Skip to content

Draft: ENH: improve handling of multi-pass send/recv

Mark OLESEN requested to merge update-Pstream-large-sends into develop
  • the maxCommsSize variable is used to 'chunk' large data transfers (eg, with PstreamBuffers) into a multi-pass send/recv sequence.

    The send/recv windows for chunk-wise transfers:

    iter    data window
    ----    -----------
    0       [0, chunk]
    1       [chunk, 2*chunk]
    2       [2*chunk, 3*chunk]
    ...

    The previous versions, the number of chunks was determined by the sender sizes. This required an additional MPI_Allreduce to establish an overall consistent number of chunks to walk. This additional overhead each time meant that maxCommsSize was rarely actually enabled.

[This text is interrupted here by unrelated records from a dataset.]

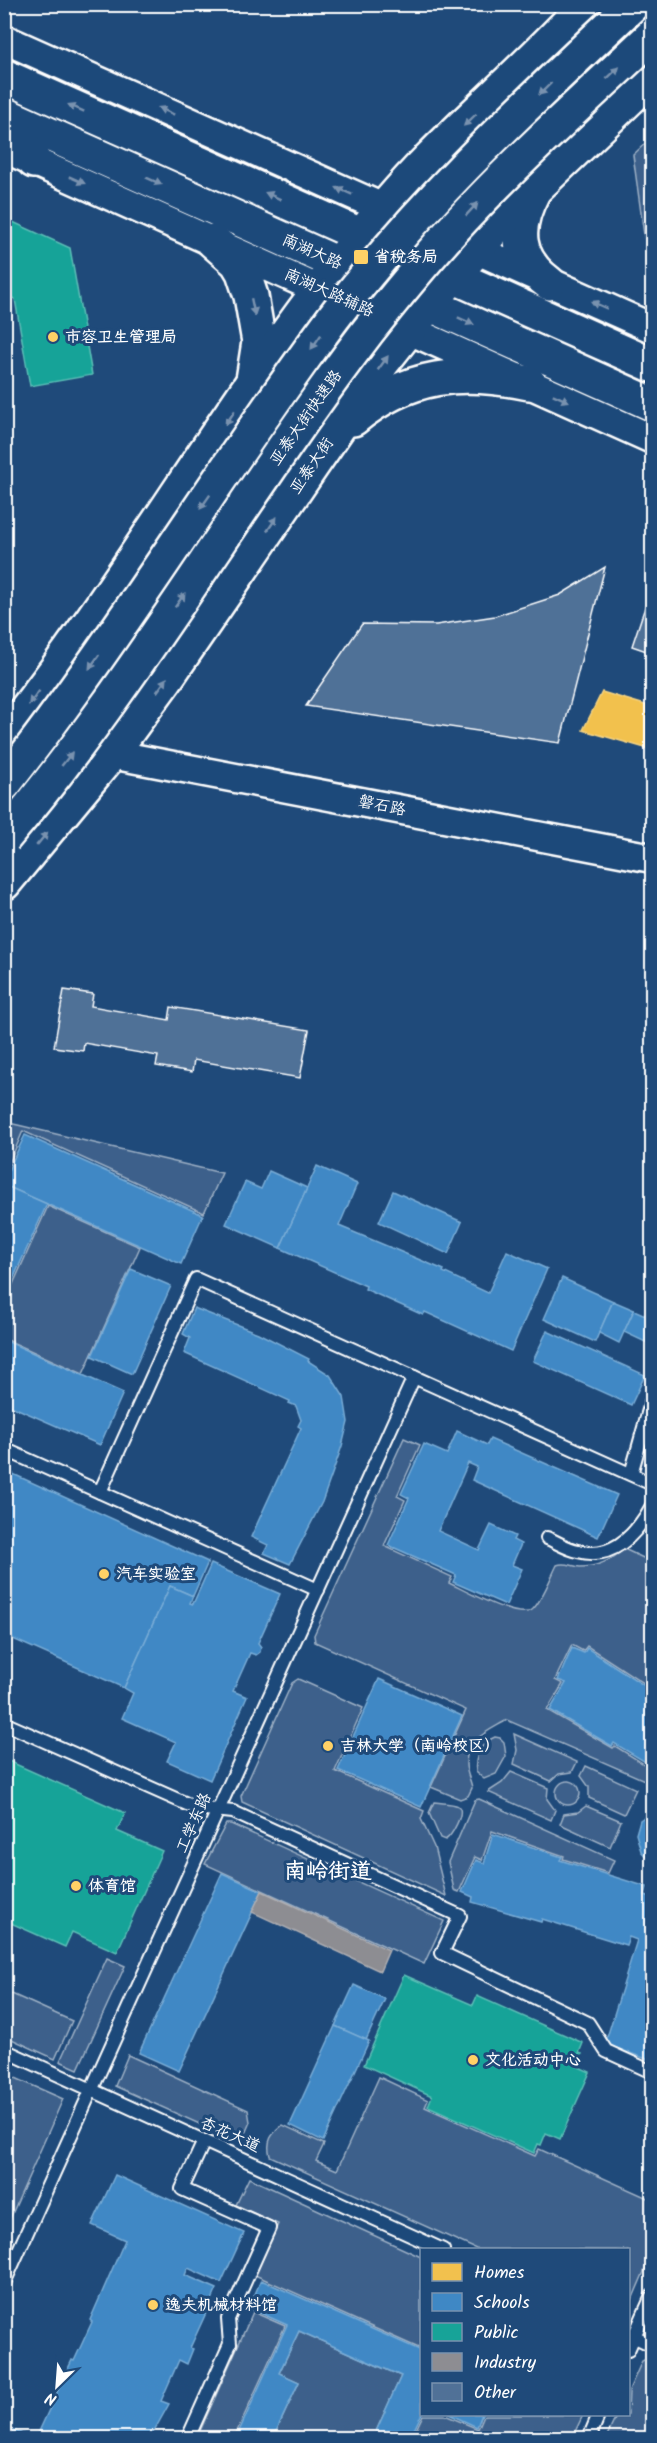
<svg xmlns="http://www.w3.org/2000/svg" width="657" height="2443" font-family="Kalam,'LXGW WenKai TC',sans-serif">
<rect width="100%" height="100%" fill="#1f4a7a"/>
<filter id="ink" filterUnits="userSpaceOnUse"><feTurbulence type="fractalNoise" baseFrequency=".0167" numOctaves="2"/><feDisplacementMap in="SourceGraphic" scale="12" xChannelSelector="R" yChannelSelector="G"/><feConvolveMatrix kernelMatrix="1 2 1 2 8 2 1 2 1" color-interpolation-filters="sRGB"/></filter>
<g filter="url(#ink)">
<g fill="#3c618b" stroke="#9eb0c5" stroke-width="1.5">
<polygon points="652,137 652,272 649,271 633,155"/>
<polygon points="5,1122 217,1172 222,1173 204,1213 23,1131 5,1173"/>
<polygon points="48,1206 140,1247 83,1374 5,1339 5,1302"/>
<path d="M404,1438L420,1445L397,1496L405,1500L384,1546L452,1577L449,1583C464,1590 519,1621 532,1610C541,1603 551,1577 557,1565C565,1562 572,1566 580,1567C597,1567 612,1560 624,1549L652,1562V1692L649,1690L650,1687L587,1646L583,1651L572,1645L555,1680L563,1684L547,1710L613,1748L615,1746L652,1769L649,1782L507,1720C489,1731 466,1739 466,1764C466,1773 471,1780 472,1788L468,1796L460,1799L431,1787L466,1710L315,1642L314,1635Z"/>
<polygon points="298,1679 363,1708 335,1771 424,1811 421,1819 434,1847 446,1896 242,1802 241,1796 292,1683"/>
<polygon points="514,1734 577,1762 572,1772 559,1774 551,1781 514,1764 517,1750"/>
<path d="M495,1737L500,1738L504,1742L506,1756L496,1774L484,1779L476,1772C474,1758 480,1743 495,1737Z"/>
<polygon points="586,1766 636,1789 624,1814 589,1798 589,1787 581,1776"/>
<polygon points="511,1772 548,1788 547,1799 555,1810 551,1820 488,1792 502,1783"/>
<circle cx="568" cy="1793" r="12"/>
<polygon points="479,1799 614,1860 608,1873 563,1859 564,1856 492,1831 482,1860 475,1857 459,1892 454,1890 448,1862 475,1800"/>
<path d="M434,1802C440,1803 453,1803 458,1806C466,1812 451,1837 445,1840L440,1838L429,1813Z"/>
<polygon points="586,1806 621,1821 610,1847 560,1824 564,1814 578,1812"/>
<polygon points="226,1824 231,1824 444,1921 424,1964 205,1864"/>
<polygon points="107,1958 125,1966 78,2069 60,2061"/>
<polygon points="5,1991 72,2021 55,2059 5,2036"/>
<polygon points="128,2055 248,2110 250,2122 244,2136 235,2140 115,2086"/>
<polygon points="4,2073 63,2099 5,2230 4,2230"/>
<path d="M379,2077L428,2100L425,2107L535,2156L539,2149L652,2200V2253L629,2307L628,2250L476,2249L270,2156C266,2141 271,2134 283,2125L324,2144L316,2161L337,2170Z"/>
<polygon points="249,2178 421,2257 421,2349 255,2275 278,2224 236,2205"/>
<polygon points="253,2312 285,2326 234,2438 197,2438"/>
<polygon points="299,2331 401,2376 373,2438 273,2438 299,2382 279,2373"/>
<polygon points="646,2359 652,2361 652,2438 606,2438 617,2415 628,2414 629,2390 642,2361"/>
<polygon points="423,2415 445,2415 478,2429 484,2415 583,2415 572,2438 412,2438"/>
</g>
<polygon fill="#f2c14e" stroke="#f6d483" stroke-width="1.5" points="602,692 652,707 652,750 583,730"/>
<g fill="#3f88c5" stroke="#79acd6" stroke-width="1.5">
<polygon points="25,1135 203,1215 181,1264 4,1185 4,1179"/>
<polygon points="317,1166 357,1184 339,1226 444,1270 443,1272 488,1293 507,1251 547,1269 511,1351 425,1312 423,1315 365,1289 366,1286 280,1248"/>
<polygon points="269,1171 307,1188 280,1248 226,1224 245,1182 261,1189"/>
<polygon points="4,1185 47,1204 4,1299"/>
<polygon points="393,1191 462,1222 448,1254 379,1222"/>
<polygon points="131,1269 171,1286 132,1374 92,1356"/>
<polygon points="562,1278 613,1301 595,1342 544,1319"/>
<polygon points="613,1301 634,1310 619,1343 599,1333"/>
<polygon points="194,1308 258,1333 309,1359 308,1361 330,1375 344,1397 348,1422 342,1446 322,1502 290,1564 264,1553 268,1545 251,1537 301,1428 298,1426 301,1420 296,1406 289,1403 290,1401 184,1353 190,1338 183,1334"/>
<polygon points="634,1310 652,1318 652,1345 624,1332"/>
<polygon points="547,1331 645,1375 631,1405 533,1361"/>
<polygon points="4,1340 123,1393 100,1445 4,1403"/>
<polygon points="457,1431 487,1445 490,1439 617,1495 598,1537 472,1480 477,1467 468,1463 438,1531 479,1550 491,1525 515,1536 513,1540 521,1544 512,1565 522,1569 506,1605 453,1582 456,1575 388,1545 409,1498 401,1494 424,1444 447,1454"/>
<polygon points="13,1474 208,1562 193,1596 170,1586 124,1688 4,1635 4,1493"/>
<polygon points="211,1564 280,1594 258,1643 261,1647 260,1652 256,1655 250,1653 233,1691 247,1697 210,1780 167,1761 176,1742 122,1718 133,1693 124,1688 170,1586 193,1596 190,1603 193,1604"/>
<polygon points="572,1648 584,1653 587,1648 648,1688 646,1691 652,1695 652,1766 614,1743 612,1746 550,1710 566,1683 558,1680"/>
<polygon points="379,1679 462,1716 421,1807 338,1770"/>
<polygon points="652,1812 652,1863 641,1851 636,1834 640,1820"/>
<polygon points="493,1834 562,1857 560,1860 647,1887 645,1895 651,1897 652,1891 652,2061 605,2044 637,1940 629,1937 626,1945 542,1919 541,1922 472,1902 473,1897 462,1892 476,1860 484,1863"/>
<polygon points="222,1873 262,1891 179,2071 139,2053"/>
<polygon points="354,1985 385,1999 366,2040 335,2026"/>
<polygon points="335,2026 369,2041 323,2141 290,2125"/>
<polygon points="115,2175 244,2233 221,2283 188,2268 185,2275 217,2289 190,2348 193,2349 187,2364 179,2360 161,2401 169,2404 150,2438 36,2438 72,2360 74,2361 92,2322 90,2320 125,2240 92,2225"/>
<polygon points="261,2280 422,2351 422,2413 410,2438 373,2438 401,2376 299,2331 279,2373 299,2382 273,2438 236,2438 287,2325 249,2308"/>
<polygon points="449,2414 482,2414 477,2427"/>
<polygon points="4,2426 32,2438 4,2438"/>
</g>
<g fill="#17a398" stroke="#5dbfb7" stroke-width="1.5">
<polygon points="4,218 70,248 92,375 30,386 15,299 4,295"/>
<polygon points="4,1759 125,1813 117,1831 162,1851 117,1952 72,1932 65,1947 4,1920"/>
<polygon points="404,1975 473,2005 477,1996 583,2043 579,2053 582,2054 577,2066 590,2072 560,2139 546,2133 541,2145 538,2144 534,2153 428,2106 432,2096 364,2065"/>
</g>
<polygon fill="#8d8d92" stroke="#afafb3" stroke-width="1.5" points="262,1891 389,1950 380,1971 252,1912"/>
<g fill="#507197" stroke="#fff" stroke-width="1.5">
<polygon points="605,567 560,743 306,706 362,624 436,625 495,616 560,595"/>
<polygon points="652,586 652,653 632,646"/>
<polygon points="64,990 93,994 91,1006 169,1020 171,1007 309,1030 300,1078 194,1060 192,1072 156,1066 158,1056 84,1043 83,1051 54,1047"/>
</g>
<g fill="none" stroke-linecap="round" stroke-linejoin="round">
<defs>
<g id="service">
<polyline points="4,1449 318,1590"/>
<polyline points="631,1474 652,1399"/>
<polyline points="100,1492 196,1279 652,1484"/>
<path d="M547,1538C557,1542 567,1549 578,1551C613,1561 637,1533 652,1506"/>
<polyline points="4,1723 196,1808 233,1812 460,1916 442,1953 588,2023 606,2051 652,2072"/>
<polyline points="4,2050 443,2250"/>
<polyline points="4,2283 414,1377"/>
<polyline points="629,2334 652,2345"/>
<polyline points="628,2350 652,2296"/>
<polyline points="188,2438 230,2344 228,2319 269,2228 182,2189 204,2141"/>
<polyline points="589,2438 599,2414"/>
</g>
<g id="tertiary">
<polyline points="4,39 652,328"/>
<polyline points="4,148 652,439"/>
<polyline points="111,754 652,858"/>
</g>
<g id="primary">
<polyline points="4,76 652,365"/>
<polyline points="4,114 652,404"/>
<polyline points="4,117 34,161"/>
<path d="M533,192C514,228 515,258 549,283"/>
<polyline points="213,241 237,262 243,272 251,296 259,342 253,380"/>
<path d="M353,419C408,374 461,369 529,383"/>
<path d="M4,738C125,586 220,416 339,264C367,228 396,192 428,160C480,107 536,59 586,4"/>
<polyline points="4,883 111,754 166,679 383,362 429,304 499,223 652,77"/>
</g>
</defs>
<use href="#service" stroke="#fff" stroke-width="16"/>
<use href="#tertiary" stroke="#fff" stroke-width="33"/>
<use href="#primary" stroke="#fff" stroke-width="38"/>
<use href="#service" stroke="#1f4a7a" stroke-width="12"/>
<use href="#tertiary" stroke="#1f4a7a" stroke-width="28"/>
<use href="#primary" stroke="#1f4a7a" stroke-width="33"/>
<defs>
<g id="trunk-bridge">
<path d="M4,784C122,634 220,470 333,318C420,202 528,103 633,4"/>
<path d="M4,838C139,679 242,496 368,331C402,288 438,244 476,205C532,146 593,92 652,36"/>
</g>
</defs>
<use href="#trunk-bridge" stroke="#fff" stroke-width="38" stroke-linecap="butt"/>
<use href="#trunk-bridge" stroke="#1f4a7a" stroke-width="33"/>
</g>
<defs><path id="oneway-solid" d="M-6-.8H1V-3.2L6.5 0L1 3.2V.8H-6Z" transform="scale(1.5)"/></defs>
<g fill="#7992af">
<use href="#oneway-solid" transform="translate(613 73) rotate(-43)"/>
<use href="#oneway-solid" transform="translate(545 89) rotate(136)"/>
<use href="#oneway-solid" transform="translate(76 108) rotate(-156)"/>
<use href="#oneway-solid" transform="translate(166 111) rotate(-156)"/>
<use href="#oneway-solid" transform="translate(470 120) rotate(136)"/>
<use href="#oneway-solid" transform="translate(77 180) rotate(24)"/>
<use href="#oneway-solid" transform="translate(154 181) rotate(24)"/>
<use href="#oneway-solid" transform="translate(344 191) rotate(-156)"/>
<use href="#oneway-solid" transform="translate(273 196) rotate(-156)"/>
<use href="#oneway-solid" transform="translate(472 209) rotate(-47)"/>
<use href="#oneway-solid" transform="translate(599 305) rotate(-156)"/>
<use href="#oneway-solid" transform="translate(253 307) rotate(78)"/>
<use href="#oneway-solid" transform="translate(466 321) rotate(24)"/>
<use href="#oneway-solid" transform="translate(316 342) rotate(125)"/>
<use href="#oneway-solid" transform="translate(383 363) rotate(-54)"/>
<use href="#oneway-solid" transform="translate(561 398) rotate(24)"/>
<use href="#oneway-solid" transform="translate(230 418) rotate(124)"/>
<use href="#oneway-solid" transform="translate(205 502) rotate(125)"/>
<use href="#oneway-solid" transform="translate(272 524) rotate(-56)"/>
<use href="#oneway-solid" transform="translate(180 600) rotate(-55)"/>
<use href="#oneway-solid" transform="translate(94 662) rotate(125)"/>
<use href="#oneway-solid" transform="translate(162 685) rotate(-54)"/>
<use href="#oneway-solid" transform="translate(34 698) rotate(127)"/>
<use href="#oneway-solid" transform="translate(67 759) rotate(-52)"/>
<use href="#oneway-solid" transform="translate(42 839) rotate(-50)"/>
</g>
</g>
<g fill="#ffd166" stroke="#1f4a7a" stroke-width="2">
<rect x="353" y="249" width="16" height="16" rx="3"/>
<circle cx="53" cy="337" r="6"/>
<circle cx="104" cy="1574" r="6"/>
<circle cx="328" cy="1746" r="6"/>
<circle cx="76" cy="1886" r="6"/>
<circle cx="473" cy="2060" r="6"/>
<circle cx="153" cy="2305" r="6"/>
</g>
<g text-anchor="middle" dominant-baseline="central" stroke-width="6" stroke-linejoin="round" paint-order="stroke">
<g font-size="16" fill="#fff" stroke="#1f4a7a">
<text transform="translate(312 252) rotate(24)">南湖大路</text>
<text transform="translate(329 293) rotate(24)">南湖大路辅路</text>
<text transform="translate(306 418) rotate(-55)">亚泰大街快速路</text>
<text transform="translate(312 466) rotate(-56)">亚泰大街</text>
<text transform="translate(382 806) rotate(11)">磐石路</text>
<text transform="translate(194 1823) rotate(-66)">工学东路</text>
<text transform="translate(230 2135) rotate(24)">杏花大道</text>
</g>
<g font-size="16" font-weight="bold" fill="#fff" stroke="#1f4a7a" text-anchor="start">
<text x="374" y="257">省税务局</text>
<text x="65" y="337">市容卫生管理局</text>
<text x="116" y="1574">汽车实验室</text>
<text x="340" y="1746">吉林大学（南岭校区）</text>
<text x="88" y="1886">体育馆</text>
<text x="485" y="2060">文化活动中心</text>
<text x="165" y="2305">逸夫机械材料馆</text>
</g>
<g font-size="22" font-weight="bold" fill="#fff" stroke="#1f4a7a">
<text x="328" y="1872">南岭街道</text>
</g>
</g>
<rect width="657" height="2443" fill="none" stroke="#1f4a7a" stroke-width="24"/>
<rect x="12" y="12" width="633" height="2419" fill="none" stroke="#fff" stroke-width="2" filter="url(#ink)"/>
<rect x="420" y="2248" width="210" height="168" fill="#1f4a7a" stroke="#7992af" stroke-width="1.5"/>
<rect x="432" y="2263" width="30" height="18" fill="#f2c14e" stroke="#7992af" stroke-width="1.5"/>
<text x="474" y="2278" font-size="18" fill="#ffffff">Homes</text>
<rect x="432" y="2293" width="30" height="18" fill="#3f88c5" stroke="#7992af" stroke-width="1.5"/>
<text x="474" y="2308" font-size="18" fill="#ffffff">Schools</text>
<rect x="432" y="2323" width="30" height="18" fill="#17a398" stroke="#7992af" stroke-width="1.5"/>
<text x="474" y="2338" font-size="18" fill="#ffffff">Public</text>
<rect x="432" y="2353" width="30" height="18" fill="#8d8d92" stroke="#7992af" stroke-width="1.5"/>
<text x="474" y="2368" font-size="18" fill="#ffffff">Industry</text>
<rect x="432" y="2383" width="30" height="18" fill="#507197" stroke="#7992af" stroke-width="1.5"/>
<text x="474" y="2398" font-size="18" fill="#ffffff">Other</text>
<g transform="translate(57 2386) rotate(205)" stroke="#1f4a7a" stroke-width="4.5" paint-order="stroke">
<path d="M0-4.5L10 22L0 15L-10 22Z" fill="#ffffff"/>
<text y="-9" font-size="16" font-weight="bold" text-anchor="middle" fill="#ffffff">N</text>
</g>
</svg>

    We can, however, instead rely on the send/recv buffers having been consistently sized ands simply walk through the local send/recvs until no futher chunks need to be exchanged. As an additional enhancement, the message tags are connected to chunking iteration, which allows the setup of all send/recvs without an intermediate Allwait.

    The default value of maxCommsSize = 0 corresponds to a chunk-size of (INT_MAX), which is the current internal limit for MPI counts. Since we mostly send/recv in bytes, this limit can hit rather quickly.

Merge request reports